Jean-François Mombia Atuku, fondateur du Réseau d’information et d’appui aux ONG (RIAO-RDC), a récemment effectué une mission à Lokutu, province de la Tshopo en République Démocratique du Congo (RDC). Objectif : évaluer les relations entre la société Plantations et Huileries du Congo (PHC), le plus grand producteur industriel d’huiles de palme de RDC, et les communautés vivant autour de ses plantations.
Cette mission, qui s’est tenue du 23 mars au 22 avril 2025, intervient sept ans après que des conflits persistants entre les communautés locales et la société PHC, alors gérée par le Groupe Feronia, avaient conduit le RIAO-RDC à porter plainte contre PHC-Feronia auprès des banques européennes de développement.
Contexte des relations entre PHC et ses communautés riveraines
La société PHC opère en RDC depuis 1911 et demeure le principal producteur industriel d’huile de palme dans le pays. Appelée initialement Huileries du Congo Belge (HCB) jusqu’en 1960, elle devint Plantations Lever au Congo (PLC) de 1960 à 1971, puis Plantations Lever au Zaïre (PLZ) jusqu’en 1996, avant d’adopter son nom actuel.

Elle appartenait alors au Groupe Unilever, qui avait développé une vingtaine de plantations à travers la zone forestière du Congo. En raison de la politique de zaïrianisation de 1973, PLZ céda la majorité de ses plantations. Les trois dernières — Boteka (province de l’Équateur), Lokutu (province de la Tshopo) et Yaligimba (province de la Mongala) — furent transférées en 2009 par Unilever au Groupe Feronia et opérèrent dès lors sous le nom de PHC-Feronia.
En 2020, à la suite de difficultés opérationnelles récurrentes, Feronia cède la société au Groupe Kuramo Capital Management, actuel actionnaire majoritaire aux côtés de l’Etat congolais.
La période Feronia a été marquée par des tensions récurrentes entre PHC et les communautés environnantes. Les conflits portaient principalement sur les revendications foncières, des allégations de mauvais traitements de la part des gardes et de la police, ainsi que sur le non-respect des engagements pris envers les populations locales.
Dès 2016, l’ONG RIAO-RDC, dirigée par Jean-François Mombia Atuku, surnommé « le petit David » du bassin du Congo pour son combat en faveur des droits humains, a initié des rencontres de réconciliation entre les parties. Ces efforts ont abouti à la signature d’accords dits « Clauses Sociales » : en 2017 à Lokutu, puis en 2018 à Boteka et Yaligimba.

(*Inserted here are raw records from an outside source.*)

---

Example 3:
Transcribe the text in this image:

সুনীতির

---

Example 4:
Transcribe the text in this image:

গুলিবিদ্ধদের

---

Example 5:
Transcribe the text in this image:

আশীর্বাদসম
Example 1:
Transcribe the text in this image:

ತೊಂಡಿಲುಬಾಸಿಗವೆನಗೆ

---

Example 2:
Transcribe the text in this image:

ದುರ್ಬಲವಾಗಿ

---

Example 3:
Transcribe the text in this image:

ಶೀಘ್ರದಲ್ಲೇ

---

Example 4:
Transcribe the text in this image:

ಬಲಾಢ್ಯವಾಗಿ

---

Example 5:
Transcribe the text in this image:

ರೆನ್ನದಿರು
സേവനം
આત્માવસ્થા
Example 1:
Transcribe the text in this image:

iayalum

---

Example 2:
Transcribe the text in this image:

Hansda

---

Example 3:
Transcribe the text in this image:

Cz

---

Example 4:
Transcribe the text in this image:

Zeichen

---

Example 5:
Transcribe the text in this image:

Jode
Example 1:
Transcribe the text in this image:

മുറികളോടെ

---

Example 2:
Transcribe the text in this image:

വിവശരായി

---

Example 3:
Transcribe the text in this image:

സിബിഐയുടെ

Malgré ces accords, le climat de méfiance persistait. Les communautés continuaient à dénoncer le non-respect des engagements pris et certains abus imputés à la société.
Face à cette situation, Mombia Atuku, mandaté par les communautés de Boteka et Lokutu, a déposé une plainte auprès des banques européennes de développement, principaux bailleurs de fonds de Feronia. Ces institutions ont répondu en mettant en place une médiation via le Mécanisme Indépendant des Plaintes (MIP / ICM), qui s’est déroulée entre 2022 et 2024.

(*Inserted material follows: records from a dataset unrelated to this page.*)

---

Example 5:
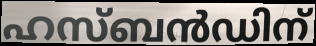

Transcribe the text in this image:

ഹസ്ബൻഡിന്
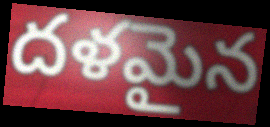
దళమైన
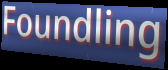
Foundling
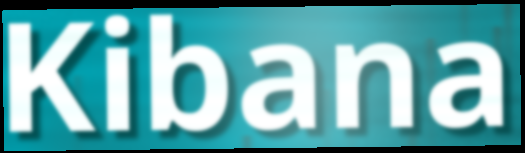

Le rapport final, publié en août 2024, n’a cependant pas permis d’aboutir à une entente durable
Suite aux interpellations adressées aux élus, les autorités provinciales sont intervenues, parvenant en décembre 2024 à instaurer un accord de collaboration et de coexistence pacifique entre PHC et les communautés.

Le RIAO-RDC n’ayant pas pris part aux négociations, a jugé nécessaire d’en vérifier la validité sur le terrain, au regard des intérêts des communautés. Une enquête approfondie, incluant un sondage auprès des habitants, a été entreprise dans ce but afin de recueillir les perceptions locales et nourrir un dialogue plus constructif.
Observations lors de la mission
Les questions foncières demeurent au centre des préoccupations communautaires. L’accord signé prévoit un bornage de la concession PHC par les autorités compétentes. Les leaders locaux insistent sur l’urgence et la nécessité d’une démarche participative.
L’accord engage également PHC à accompagner les communautés dans l’obtention de leurs titres de propriété en tant que communautés forestières locales (CFCL), un objectif que les habitants espèrent voir concrétisé rapidement.
Au fil de cette mission, Jean-François Mombia Atuku a pu constater plusieurs évolutions notables. Contrairement à la situation de 2016, où les cultivateurs locaux étaient menacés pour posséder leurs propres plantations, de véritables partenariats se sont développés entre eux et PHC, permettant la livraison de régimes de noix de palme à la société.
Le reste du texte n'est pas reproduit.